▸ Data provided:

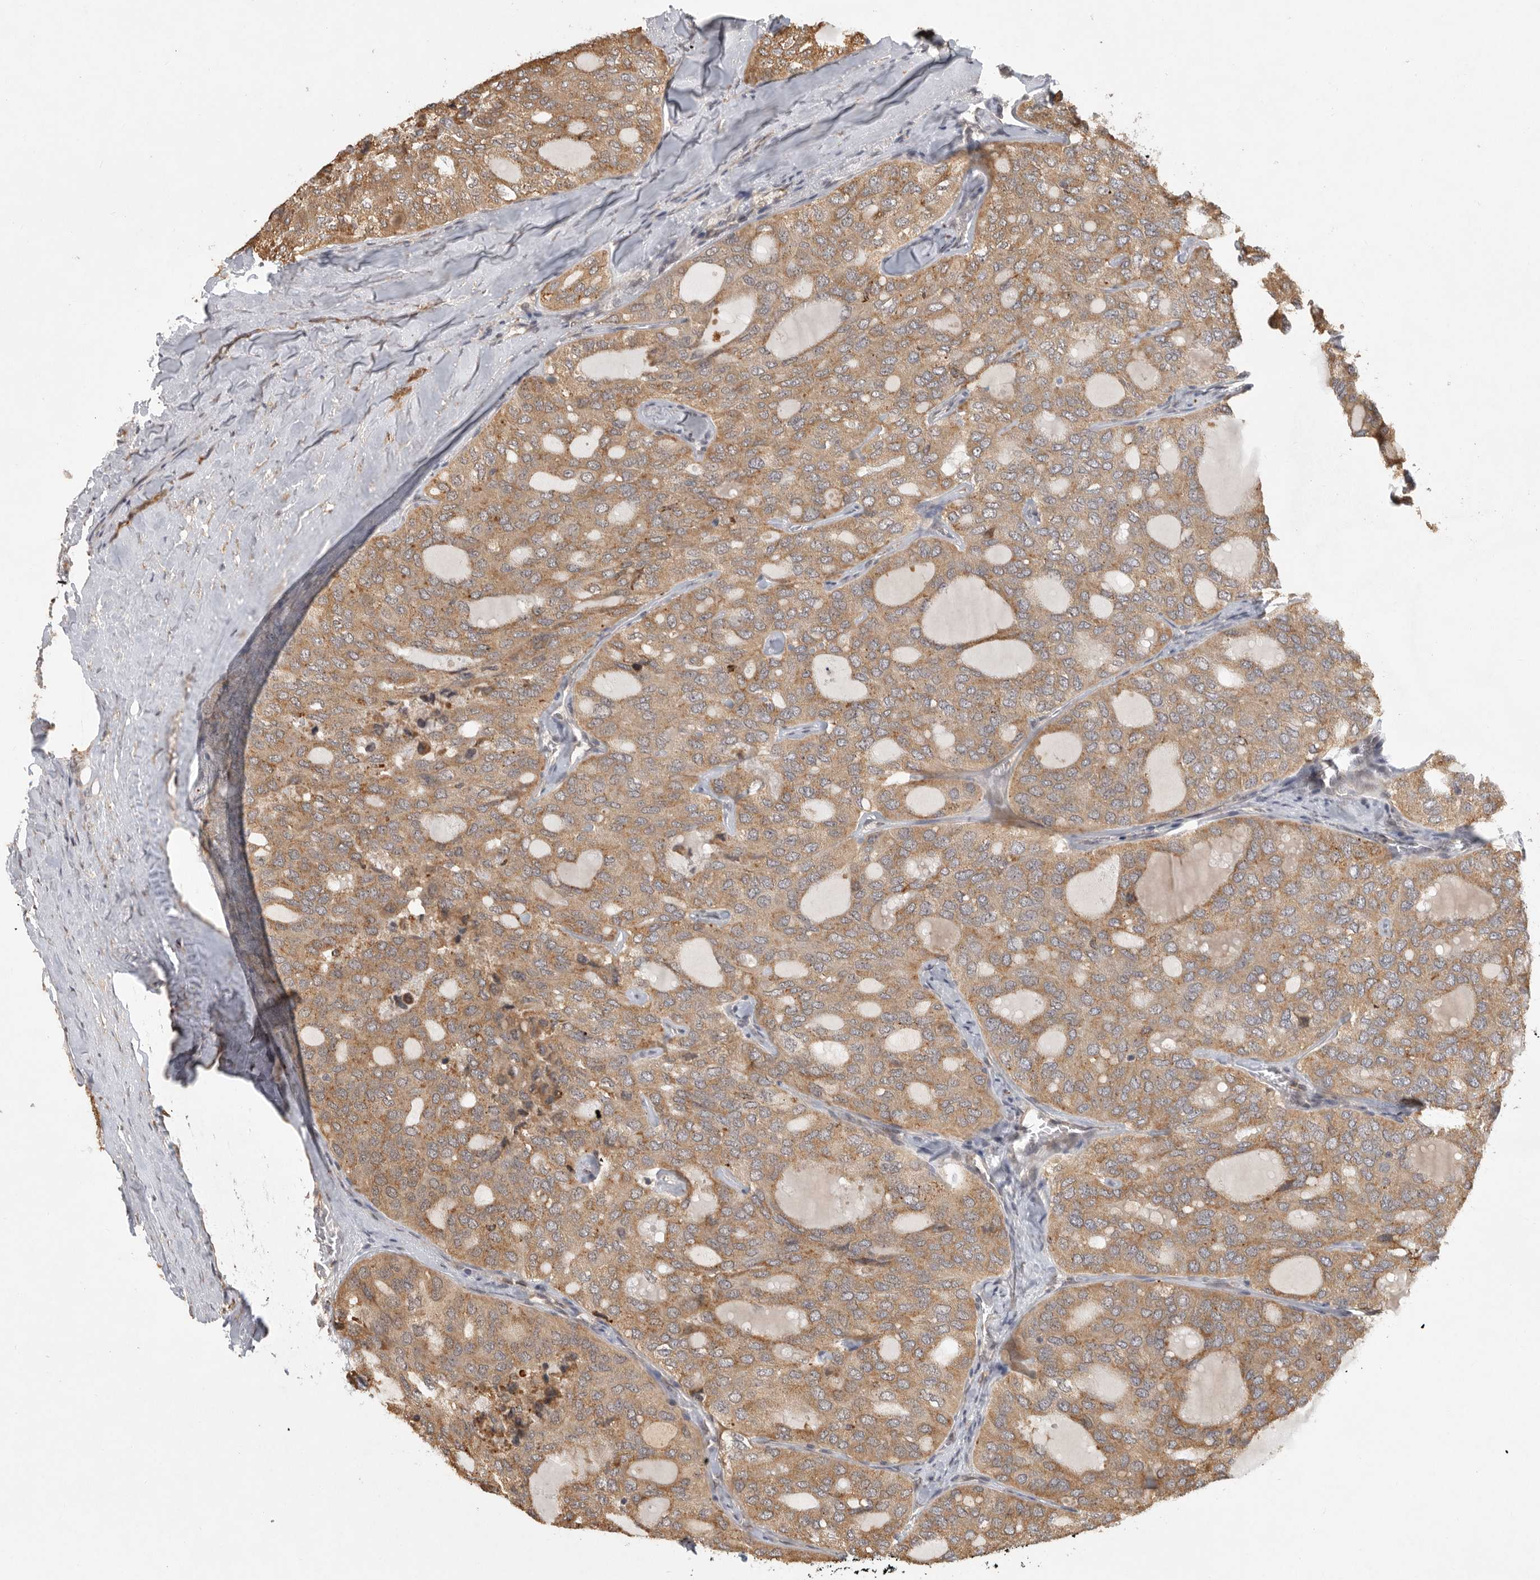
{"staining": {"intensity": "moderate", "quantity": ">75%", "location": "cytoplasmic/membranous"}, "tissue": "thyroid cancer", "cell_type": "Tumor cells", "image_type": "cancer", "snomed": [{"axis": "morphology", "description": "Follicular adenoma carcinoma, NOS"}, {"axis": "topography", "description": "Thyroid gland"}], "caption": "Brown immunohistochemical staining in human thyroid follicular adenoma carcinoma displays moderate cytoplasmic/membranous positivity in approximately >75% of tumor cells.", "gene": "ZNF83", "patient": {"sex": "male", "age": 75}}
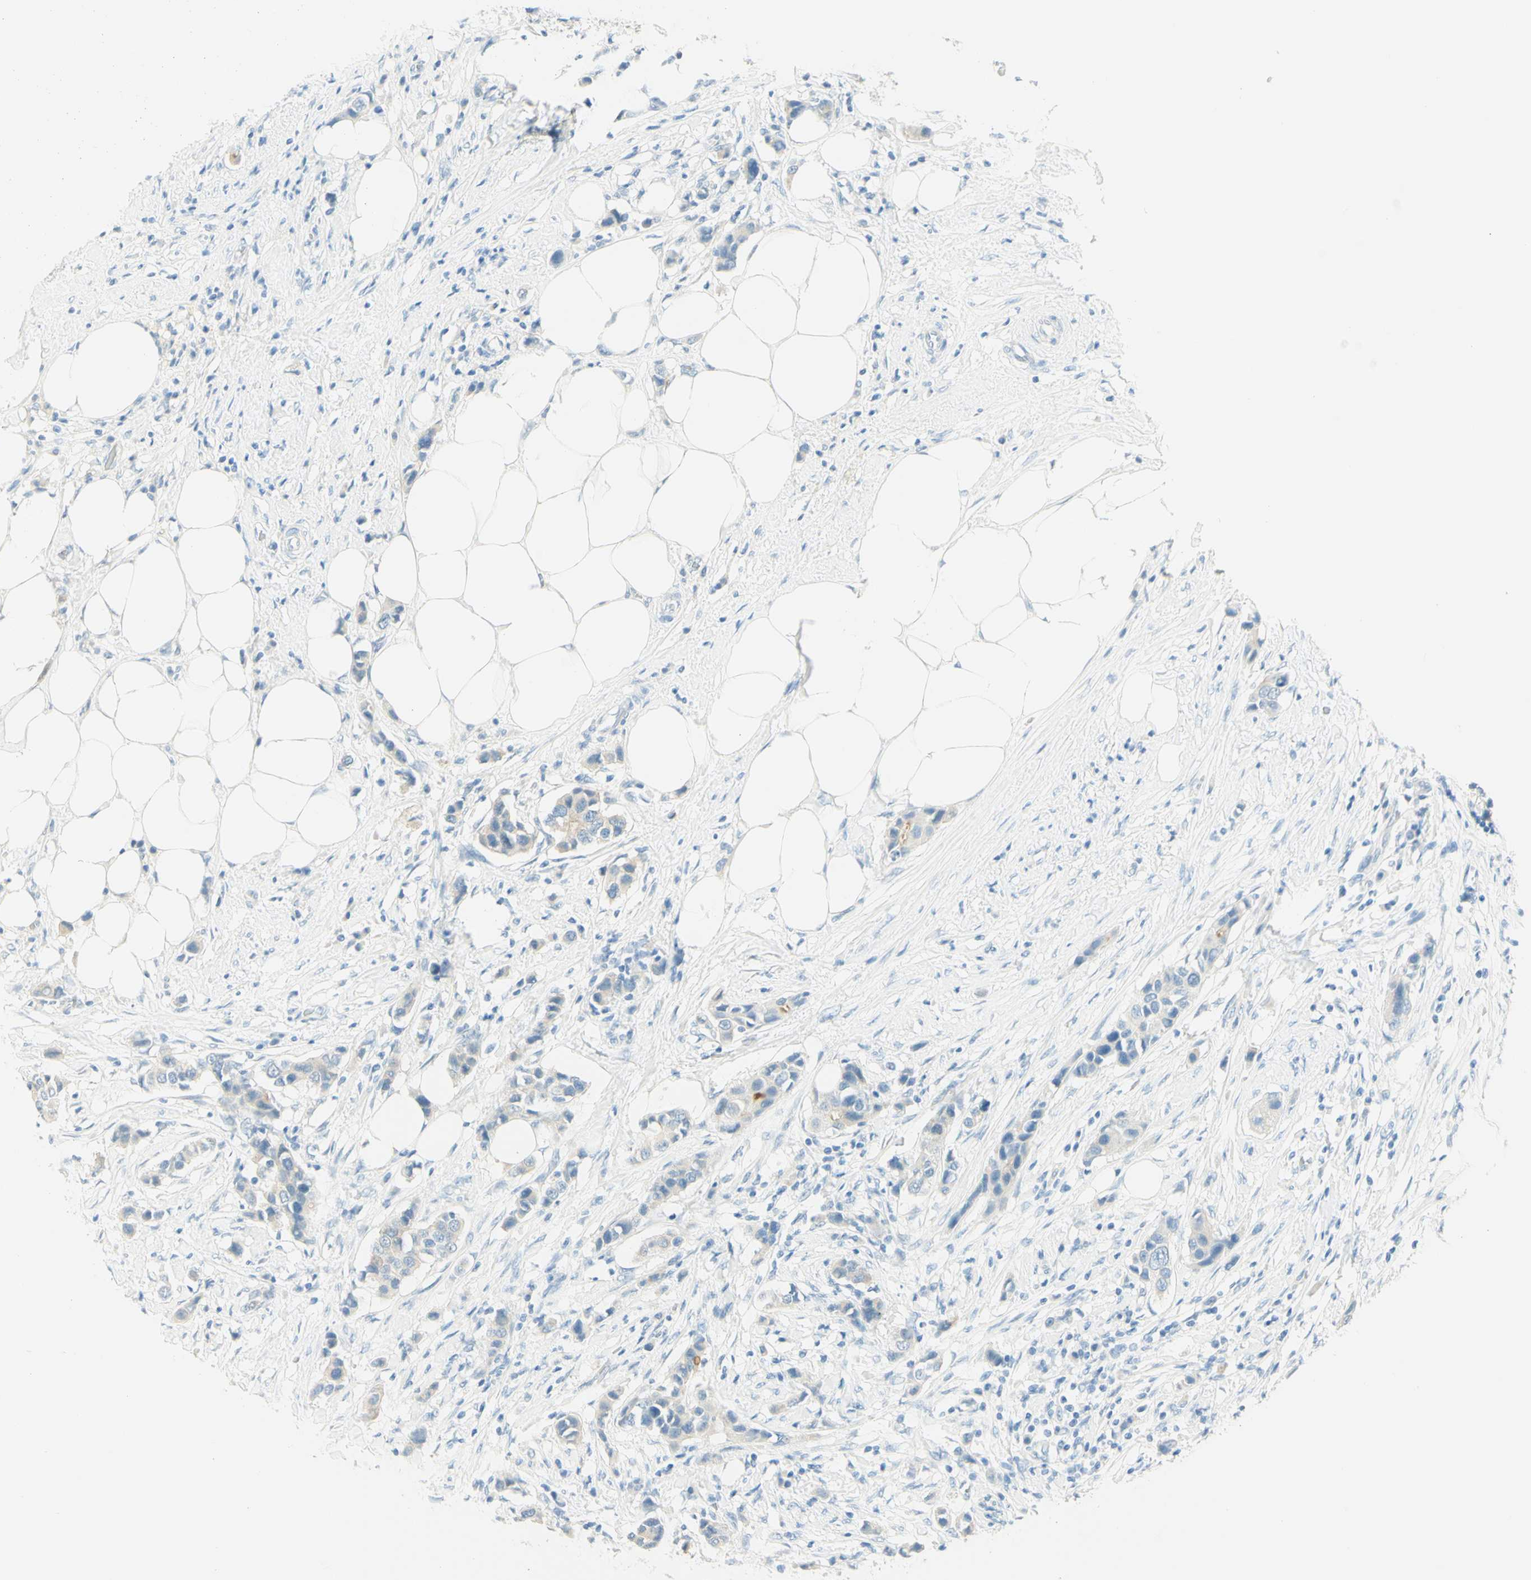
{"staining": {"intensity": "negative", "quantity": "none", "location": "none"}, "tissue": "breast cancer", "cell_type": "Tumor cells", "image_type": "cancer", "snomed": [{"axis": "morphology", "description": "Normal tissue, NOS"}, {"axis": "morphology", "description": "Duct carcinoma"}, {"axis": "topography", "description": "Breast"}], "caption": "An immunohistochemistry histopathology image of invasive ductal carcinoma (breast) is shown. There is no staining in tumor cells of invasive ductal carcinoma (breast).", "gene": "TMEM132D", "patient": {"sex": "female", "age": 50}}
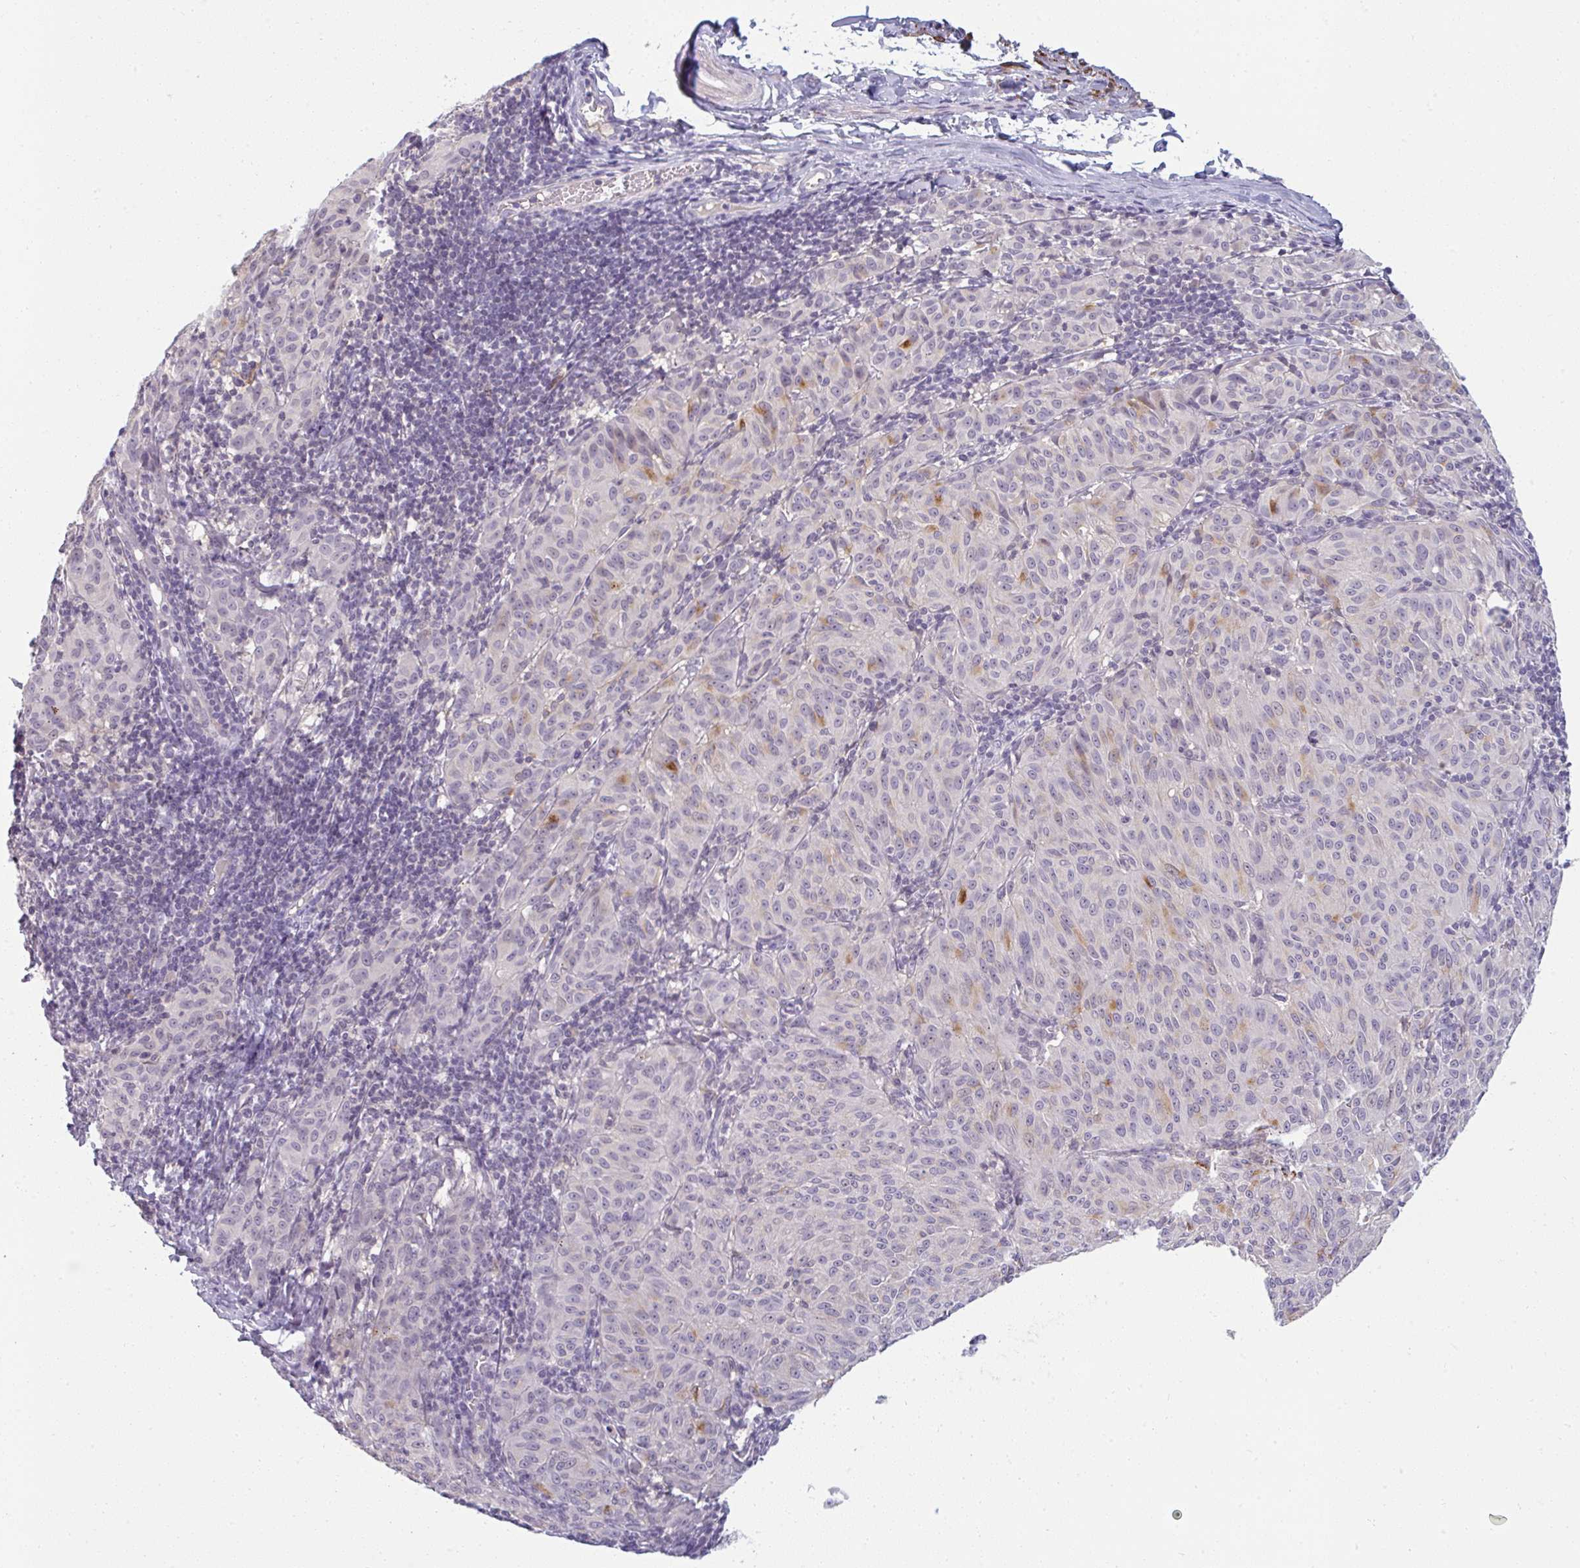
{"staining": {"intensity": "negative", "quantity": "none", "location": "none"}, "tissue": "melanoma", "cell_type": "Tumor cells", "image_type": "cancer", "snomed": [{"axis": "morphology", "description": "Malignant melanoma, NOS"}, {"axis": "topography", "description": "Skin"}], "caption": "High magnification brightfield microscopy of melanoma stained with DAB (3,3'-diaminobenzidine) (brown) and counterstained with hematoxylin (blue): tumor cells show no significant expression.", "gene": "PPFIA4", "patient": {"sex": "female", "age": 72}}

▸ What the task requires: Please set down each line of the data above exactly as written, without the pictures.

▸ Response box:
{"staining": {"intensity": "moderate", "quantity": ">75%", "location": "cytoplasmic/membranous"}, "tissue": "thyroid cancer", "cell_type": "Tumor cells", "image_type": "cancer", "snomed": [{"axis": "morphology", "description": "Follicular adenoma carcinoma, NOS"}, {"axis": "topography", "description": "Thyroid gland"}], "caption": "Brown immunohistochemical staining in human thyroid follicular adenoma carcinoma displays moderate cytoplasmic/membranous positivity in approximately >75% of tumor cells.", "gene": "ZNF83", "patient": {"sex": "male", "age": 75}}
{"staining": {"intensity": "negative", "quantity": "none", "location": "none"}, "tissue": "breast cancer", "cell_type": "Tumor cells", "image_type": "cancer", "snomed": [{"axis": "morphology", "description": "Normal tissue, NOS"}, {"axis": "morphology", "description": "Duct carcinoma"}, {"axis": "topography", "description": "Breast"}], "caption": "An immunohistochemistry histopathology image of invasive ductal carcinoma (breast) is shown. There is no staining in tumor cells of invasive ductal carcinoma (breast).", "gene": "TMEM132D", "patient": {"sex": "female", "age": 50}}
{"staining": {"intensity": "negative", "quantity": "none", "location": "none"}, "tissue": "melanoma", "cell_type": "Tumor cells", "image_type": "cancer", "snomed": [{"axis": "morphology", "description": "Malignant melanoma, NOS"}, {"axis": "topography", "description": "Skin"}], "caption": "High magnification brightfield microscopy of melanoma stained with DAB (3,3'-diaminobenzidine) (brown) and counterstained with hematoxylin (blue): tumor cells show no significant expression.", "gene": "PPFIA4", "patient": {"sex": "female", "age": 72}}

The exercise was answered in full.